### [PROBLEM DETAILS]
If a line of the data below contains the string "down", copy it into your answer.

### [INPUT RECORDS]
+-------+

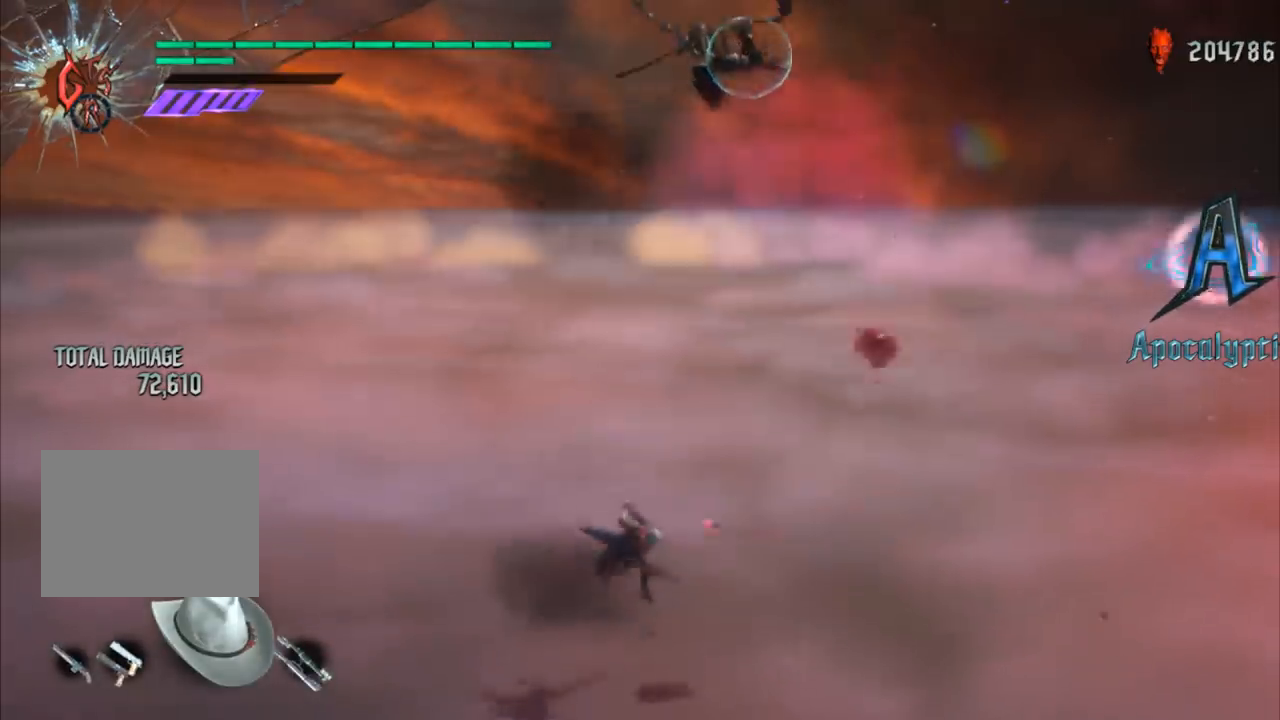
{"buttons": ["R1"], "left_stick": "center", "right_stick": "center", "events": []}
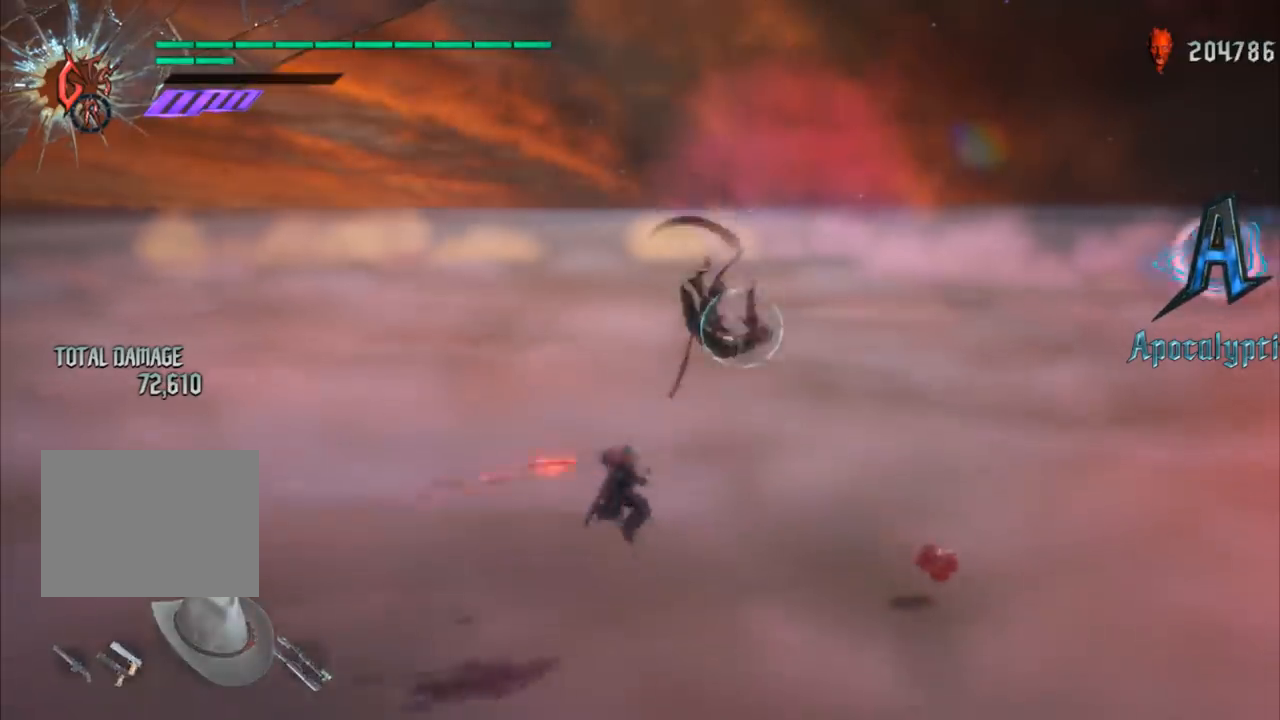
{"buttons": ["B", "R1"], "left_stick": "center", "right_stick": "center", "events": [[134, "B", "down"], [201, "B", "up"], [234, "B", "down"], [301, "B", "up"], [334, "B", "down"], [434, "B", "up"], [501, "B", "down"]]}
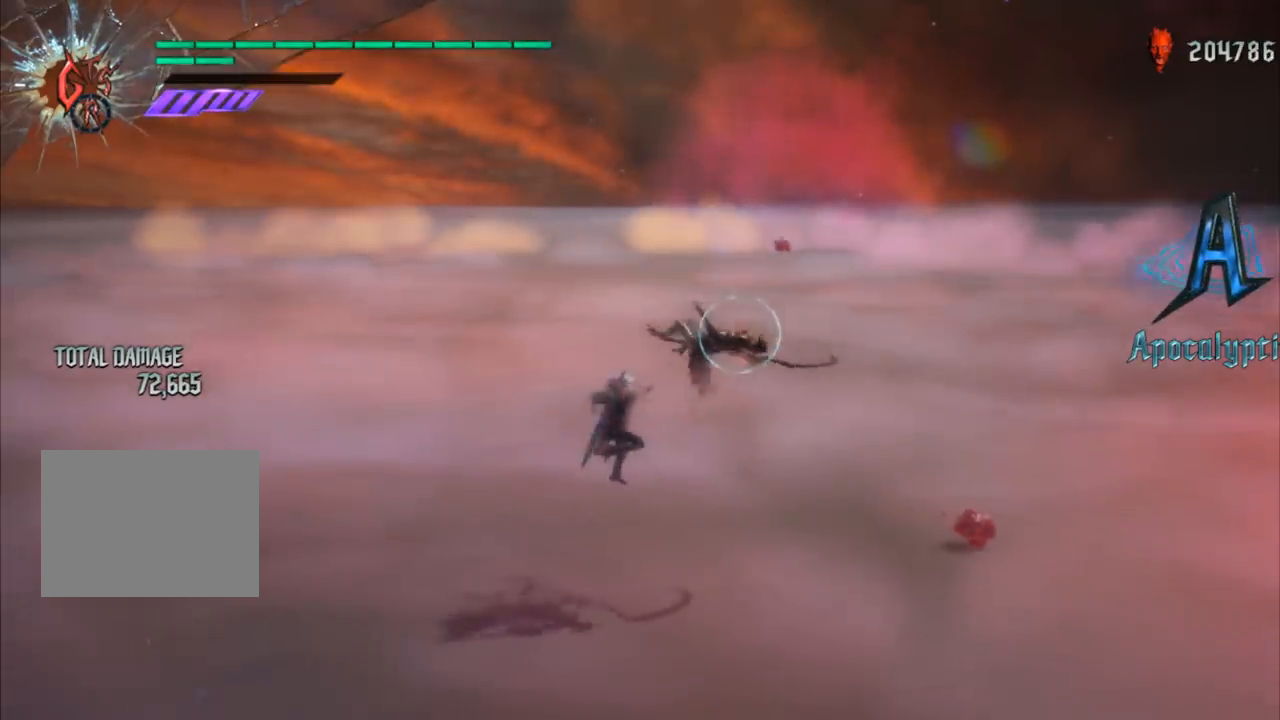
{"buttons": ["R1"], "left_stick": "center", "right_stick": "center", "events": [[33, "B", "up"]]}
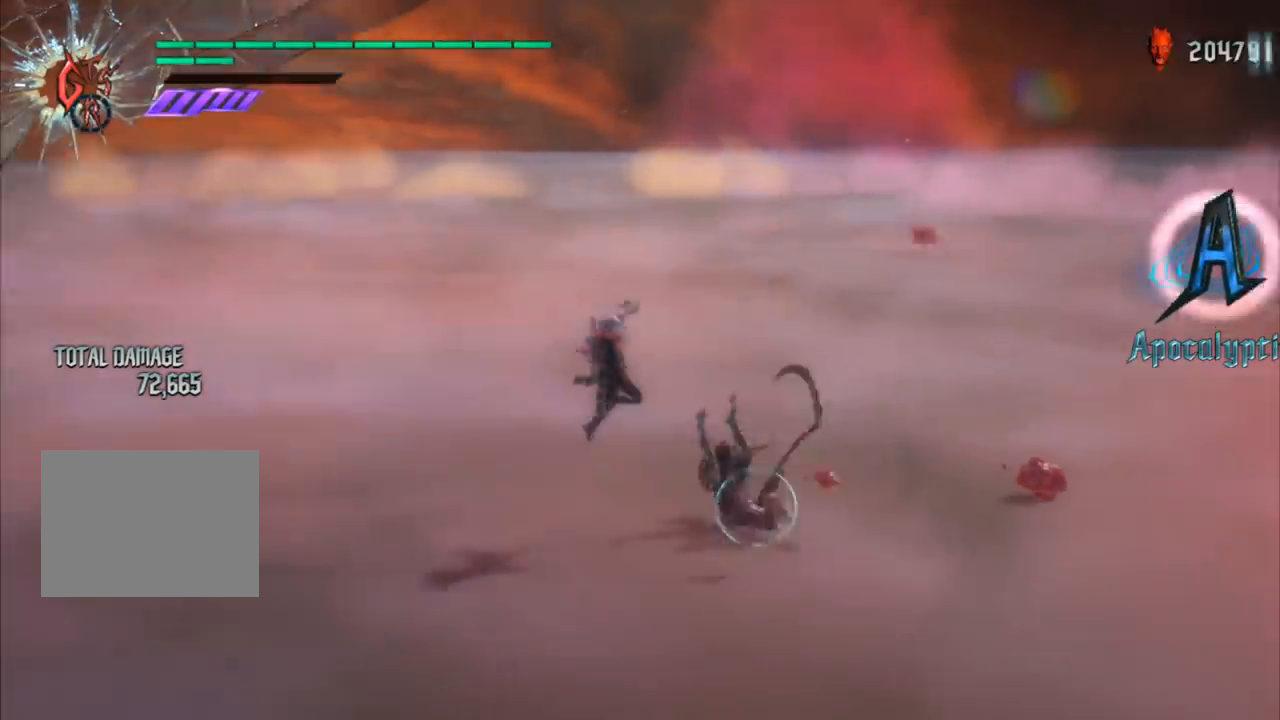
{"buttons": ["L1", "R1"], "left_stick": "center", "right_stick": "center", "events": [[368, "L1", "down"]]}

+-------+

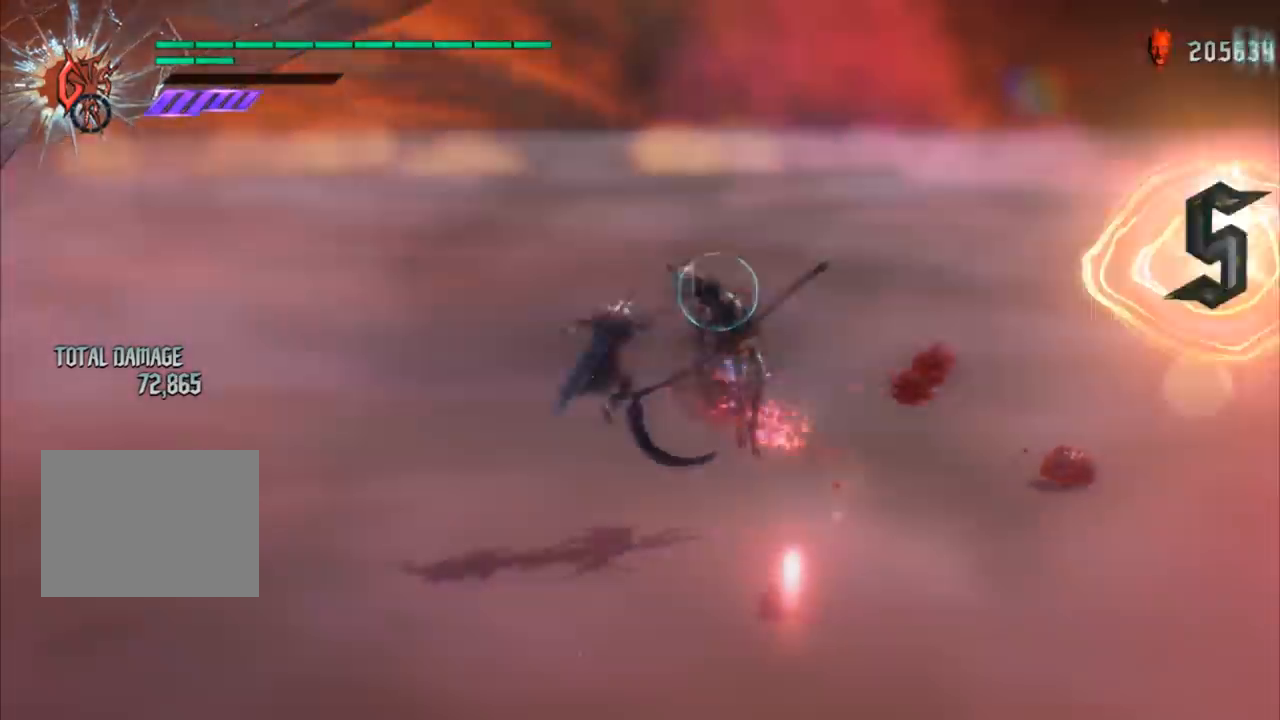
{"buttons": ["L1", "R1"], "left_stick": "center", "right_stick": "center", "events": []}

+-------+

### [EXERCISE OUTPUT]
{"buttons": ["B", "R1"], "left_stick": "center", "right_stick": "center", "events": [[134, "B", "down"], [201, "B", "up"], [234, "B", "down"], [301, "B", "up"], [334, "B", "down"], [434, "B", "up"], [501, "B", "down"]]}
{"buttons": ["L1", "R1"], "left_stick": "center", "right_stick": "center", "events": [[368, "L1", "down"]]}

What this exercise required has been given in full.